Ainslee Robson

I don’t know a lot about VR. I did it once before, and I was in this Van Gogh painting, and it made me feel really dizzy. When someone I met through The Girls Club, Tigist Schmidt (filmmaker, producer) introduced me to Ainslee Robson, VR filmmaker, as a potential interview subject, I was excited to hear her story, but also not sure how I’d tackle the interview knowing close to nothing about VR. But what’s great about visual storytelling, in all mediums, is that it always goes back to the story, and that’s where we unite.

When I watched the trailer of Ainslee’s VR film “Ferenj (which translates as “foreigner” in Amharic): A Graphic Memoir in VR”, I was captivated by this beautiful world of dots that brought together images of people and places and moments–particularly Ethiopia, Cleveland, and Empress Taytu–threaded through Ainslee’s recollections of home. I fell in love with the wonder and richness of Ainslee’s story, and how she used the VR medium to elevate it. In our interview, we discussed the technical aspects, but mostly her inspirations for how “Ferenj” came to be. I’m so excited to follow her career, and to be on the lookout for her film and work in the future.

REBECCA MARTIN: How did you come to your current project?

AINSLEE ROBSON: I had just spent two and a half years living in Addis Ababa, after my college graduation, where I majored in philosophy and in French language. While I was working in Addis, I didn’t really know what I was doing with my life. But I did know that I wanted to live in Ethiopia. I started working for this artist, Aida Muluneh, in Ethiopia. That was really inspiring for me, and I got to be surrounded by a lot of these self-taught emerging photographers based in Addis. I was working on the Addis Foto Fest there, which is this huge international festival. For me the fest is really a space where I was inspired by artists on the continent and photographers who are telling stories of where they are from through a series of photos. That was a really cool space for me, and I hadn’t been surrounded by anything like that before. 

After that I was working in this commercial agency in Ethiopia. I had been really surrounded by different types of creative production, from photography to radio/TV commercials and photoshoots. That was my first introduction to any type of visual storytelling, except for a photography class I had taken back in Cleveland before I went to Ethiopia.

**DATASET EXTRACT**
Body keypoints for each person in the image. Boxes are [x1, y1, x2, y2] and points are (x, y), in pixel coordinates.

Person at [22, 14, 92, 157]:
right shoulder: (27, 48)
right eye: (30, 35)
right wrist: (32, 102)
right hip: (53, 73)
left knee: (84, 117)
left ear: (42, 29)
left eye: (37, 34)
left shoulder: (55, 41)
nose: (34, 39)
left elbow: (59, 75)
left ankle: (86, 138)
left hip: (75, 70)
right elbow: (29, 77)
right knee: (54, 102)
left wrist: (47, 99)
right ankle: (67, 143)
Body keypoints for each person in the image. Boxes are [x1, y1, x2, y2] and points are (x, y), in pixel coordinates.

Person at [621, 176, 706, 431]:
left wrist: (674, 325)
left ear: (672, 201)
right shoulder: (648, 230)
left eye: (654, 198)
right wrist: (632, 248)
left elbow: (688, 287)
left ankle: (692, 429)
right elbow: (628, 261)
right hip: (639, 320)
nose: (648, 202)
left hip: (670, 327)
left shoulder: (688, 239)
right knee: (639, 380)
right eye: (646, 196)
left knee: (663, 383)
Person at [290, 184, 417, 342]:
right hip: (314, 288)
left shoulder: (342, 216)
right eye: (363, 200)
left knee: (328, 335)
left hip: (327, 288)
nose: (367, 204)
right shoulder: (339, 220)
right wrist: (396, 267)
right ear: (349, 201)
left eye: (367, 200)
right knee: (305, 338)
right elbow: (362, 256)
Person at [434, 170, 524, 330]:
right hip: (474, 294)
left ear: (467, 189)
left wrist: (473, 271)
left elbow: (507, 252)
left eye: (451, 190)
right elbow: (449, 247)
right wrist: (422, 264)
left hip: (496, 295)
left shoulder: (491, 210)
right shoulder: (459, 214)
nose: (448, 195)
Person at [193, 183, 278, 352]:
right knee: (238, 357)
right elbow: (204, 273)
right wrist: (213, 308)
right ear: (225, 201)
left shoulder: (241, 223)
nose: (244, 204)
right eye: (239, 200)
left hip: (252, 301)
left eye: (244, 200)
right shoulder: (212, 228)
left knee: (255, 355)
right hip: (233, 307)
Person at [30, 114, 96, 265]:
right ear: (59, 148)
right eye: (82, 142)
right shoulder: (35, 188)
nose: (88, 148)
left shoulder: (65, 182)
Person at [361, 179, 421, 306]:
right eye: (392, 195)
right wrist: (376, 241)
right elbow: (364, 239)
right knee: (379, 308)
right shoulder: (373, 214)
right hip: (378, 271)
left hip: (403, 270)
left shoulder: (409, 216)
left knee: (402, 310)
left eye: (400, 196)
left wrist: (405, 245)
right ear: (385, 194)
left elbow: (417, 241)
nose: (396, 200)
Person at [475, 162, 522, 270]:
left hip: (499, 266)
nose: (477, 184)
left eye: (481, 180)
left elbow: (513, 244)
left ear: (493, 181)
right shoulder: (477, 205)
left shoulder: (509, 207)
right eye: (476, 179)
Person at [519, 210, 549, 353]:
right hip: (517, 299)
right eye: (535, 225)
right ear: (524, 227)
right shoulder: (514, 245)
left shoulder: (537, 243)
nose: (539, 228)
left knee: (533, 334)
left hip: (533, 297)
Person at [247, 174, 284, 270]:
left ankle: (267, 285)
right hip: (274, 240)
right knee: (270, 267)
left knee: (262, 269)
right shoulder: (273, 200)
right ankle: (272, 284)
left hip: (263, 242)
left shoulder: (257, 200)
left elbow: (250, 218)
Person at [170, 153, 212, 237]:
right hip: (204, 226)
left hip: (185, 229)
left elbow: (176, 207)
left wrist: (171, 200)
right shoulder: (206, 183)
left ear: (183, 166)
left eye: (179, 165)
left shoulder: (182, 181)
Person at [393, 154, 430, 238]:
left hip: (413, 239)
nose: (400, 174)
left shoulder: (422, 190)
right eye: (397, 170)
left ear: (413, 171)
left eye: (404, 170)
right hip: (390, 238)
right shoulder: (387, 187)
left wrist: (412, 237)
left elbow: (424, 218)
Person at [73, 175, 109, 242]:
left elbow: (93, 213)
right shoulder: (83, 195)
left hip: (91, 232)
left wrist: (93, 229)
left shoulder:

**WHAT YOU WILL DO**
1. In the Ainslee Robson interview, what does "Ferenj" mean in Amharic?
2. Copy the passage of the Ainslee Robson interview word for word, starting with "I don’t know" and going on through "where we unite.".

**ANSWERS TO THE EXERCISES**
1. It means "foreigner."

2.
I don’t know a lot about VR. I did it once before, and I was in this Van Gogh painting, and it made me feel really dizzy. When someone I met through The Girls Club, Tigist Schmidt (filmmaker, producer) introduced me to Ainslee Robson, VR filmmaker, as a potential interview subject, I was excited to hear her story, but also not sure how I’d tackle the interview knowing close to nothing about VR. But what’s great about visual storytelling, in all mediums, is that it always goes back to the story, and that’s where we unite.